#### [Extracto de página]
============

PELÍCULAS / CRÍTICAS Bélgica / Países Bajos
Crítica: The Soundman
por Aurore Engelen
- El cineasta flamenco Frank Van Passel vuelve con una historia de amor a caballo entre el cuento de hadas y la película histórica

Aclamado en 1995 por su ópera prima, Manneken Pis, seleccionada en la Semana de la Crítica de Cannes, Frank Van Passel ha trabajado durante mucho tiempo en televisión, tanto como director como productor. Ahora regresa al cine con The Soundman, una ambiciosa producción histórica que rinde homenaje al mundo de la radio belga en el umbral de la Segunda Guerra Mundial y a su emblemática sede, el edificio Flagey. La película se estrena en Bélgica el 17 de diciembre de la mano de Kinepolis.

============

#### [Material proporcionado]
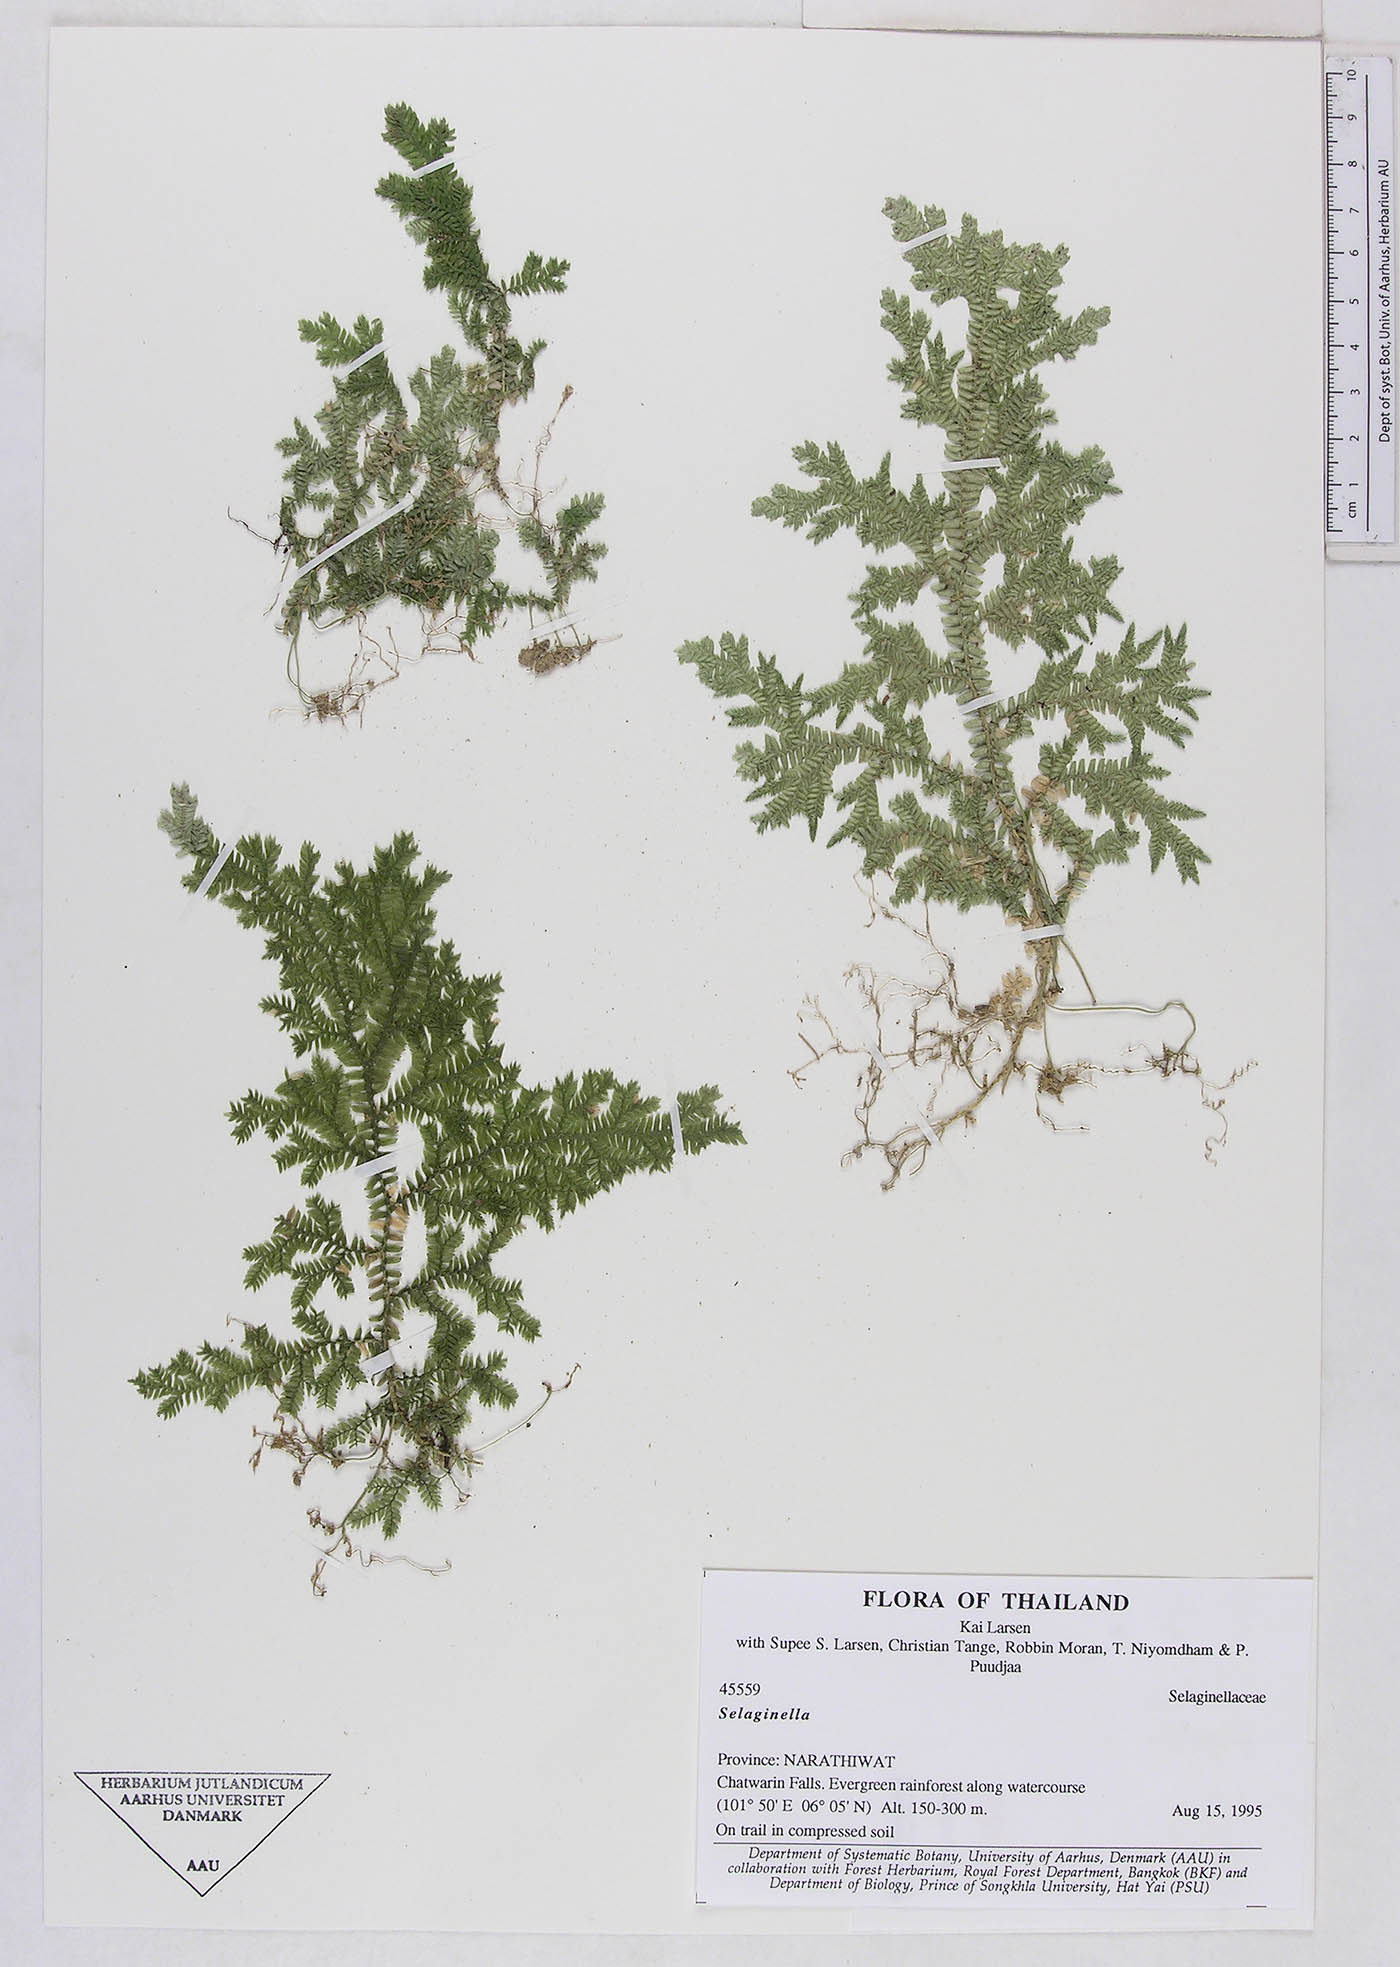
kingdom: Plantae
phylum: Tracheophyta
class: Lycopodiopsida
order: Selaginellales
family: Selaginellaceae
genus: Selaginella
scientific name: Selaginella
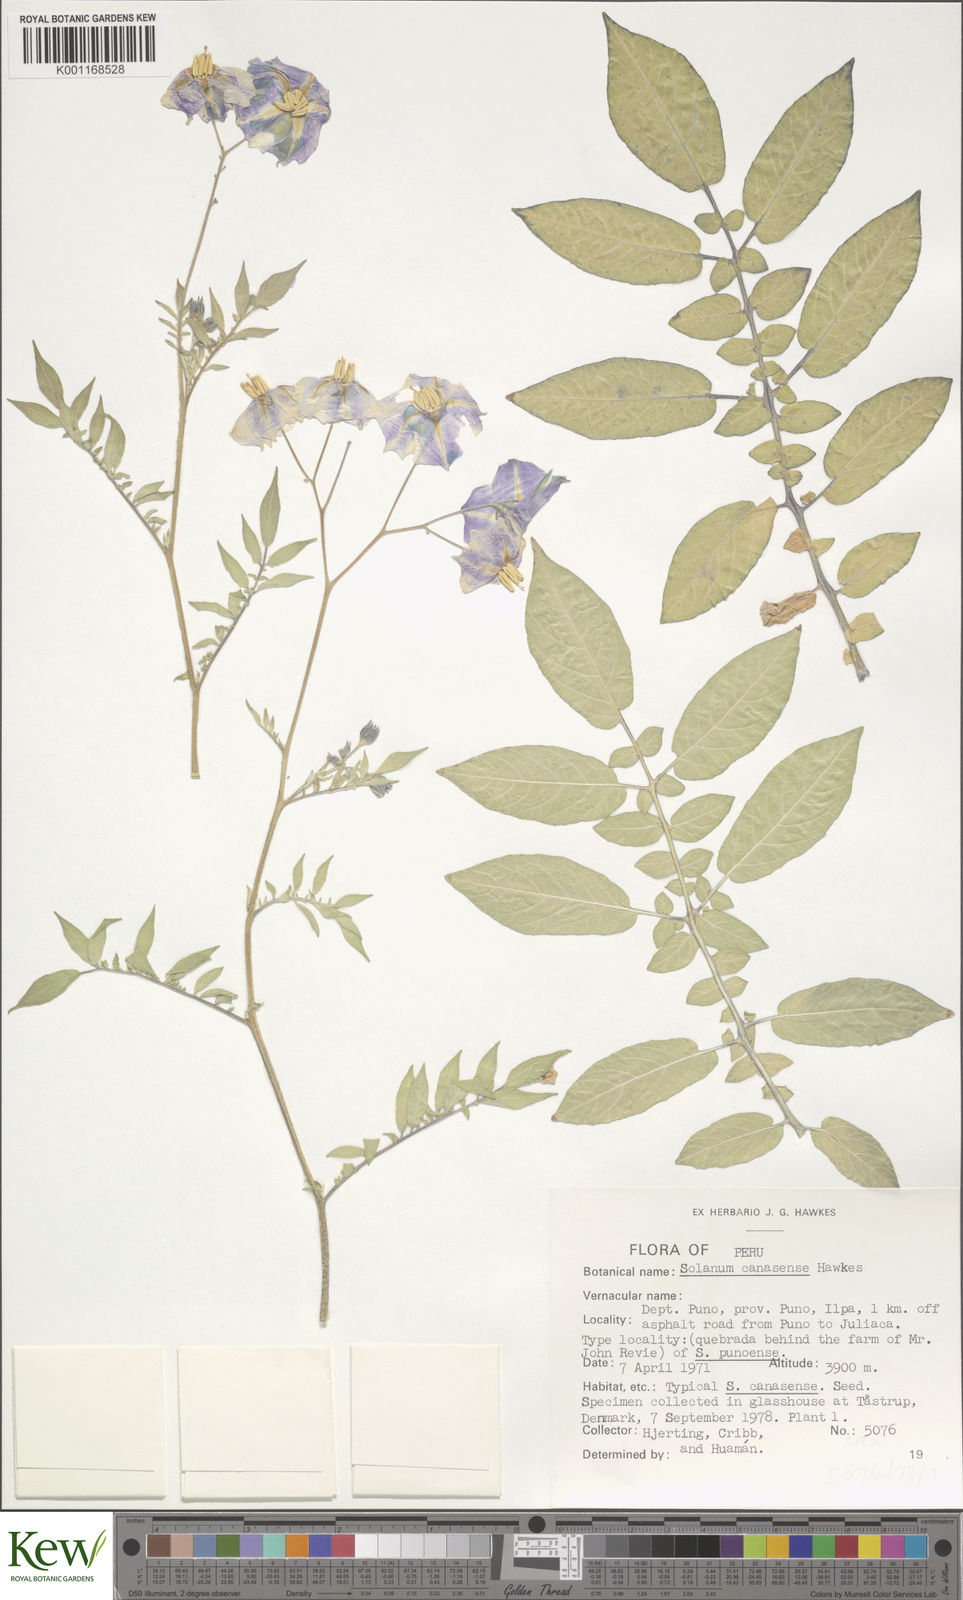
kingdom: Plantae
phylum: Tracheophyta
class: Magnoliopsida
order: Solanales
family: Solanaceae
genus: Solanum
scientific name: Solanum candolleanum
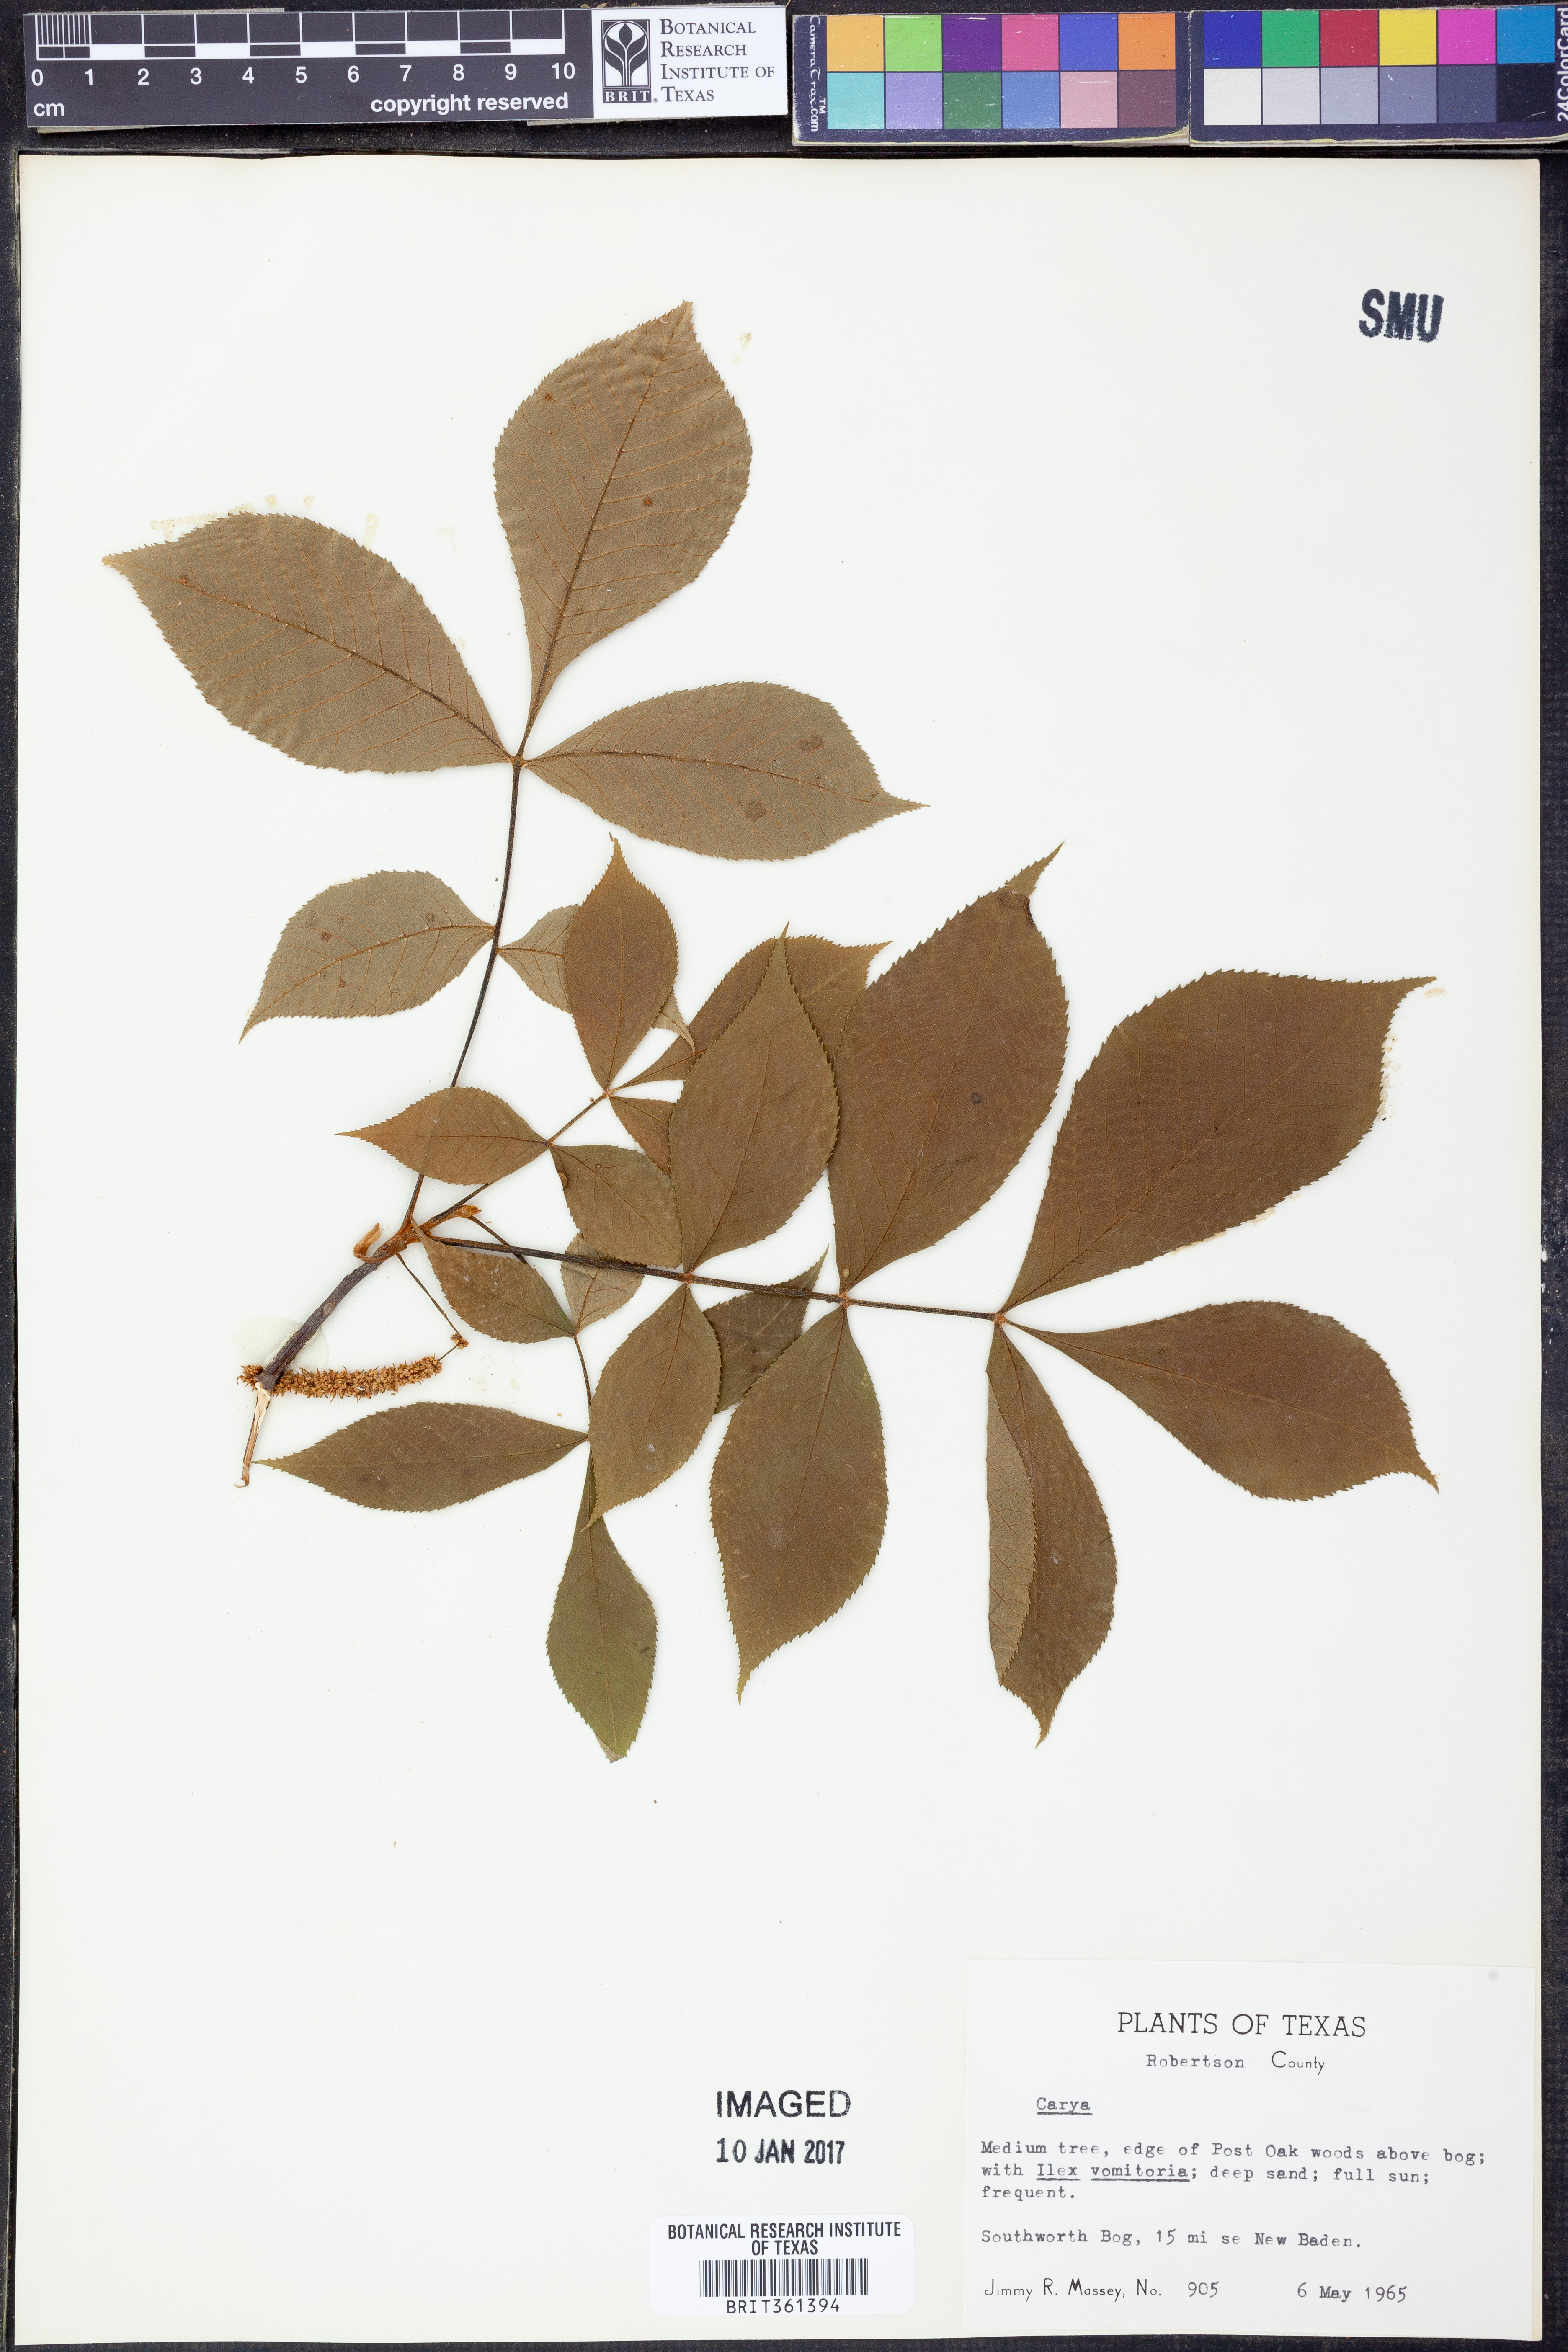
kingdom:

============

#### [Instrucciones]
1. Según la crítica de The Soundman, ¿cómo se llama la primera película de Frank Van Passel?
2. Devuelve sin cambios el fragmento de la crítica de The Soundman que empieza con las palabras "Aclamado en 1995" y termina con "mano de Kinepolis.".
3. Traduce al inglés esta oración de la crítica de The Soundman: "La película se estrena en Bélgica el 17 de diciembre de la mano de Kinepolis."

#### [Ejercicio resuelto]
1. Manneken Pis.

2.
Aclamado en 1995 por su ópera prima, Manneken Pis, seleccionada en la Semana de la Crítica de Cannes, Frank Van Passel ha trabajado durante mucho tiempo en televisión, tanto como director como productor. Ahora regresa al cine con The Soundman, una ambiciosa producción histórica que rinde homenaje al mundo de la radio belga en el umbral de la Segunda Guerra Mundial y a su emblemática sede, el edificio Flagey. La película se estrena en Bélgica el 17 de diciembre de la mano de Kinepolis.

3. The film opens in Belgium on December 17, released by Kinepolis.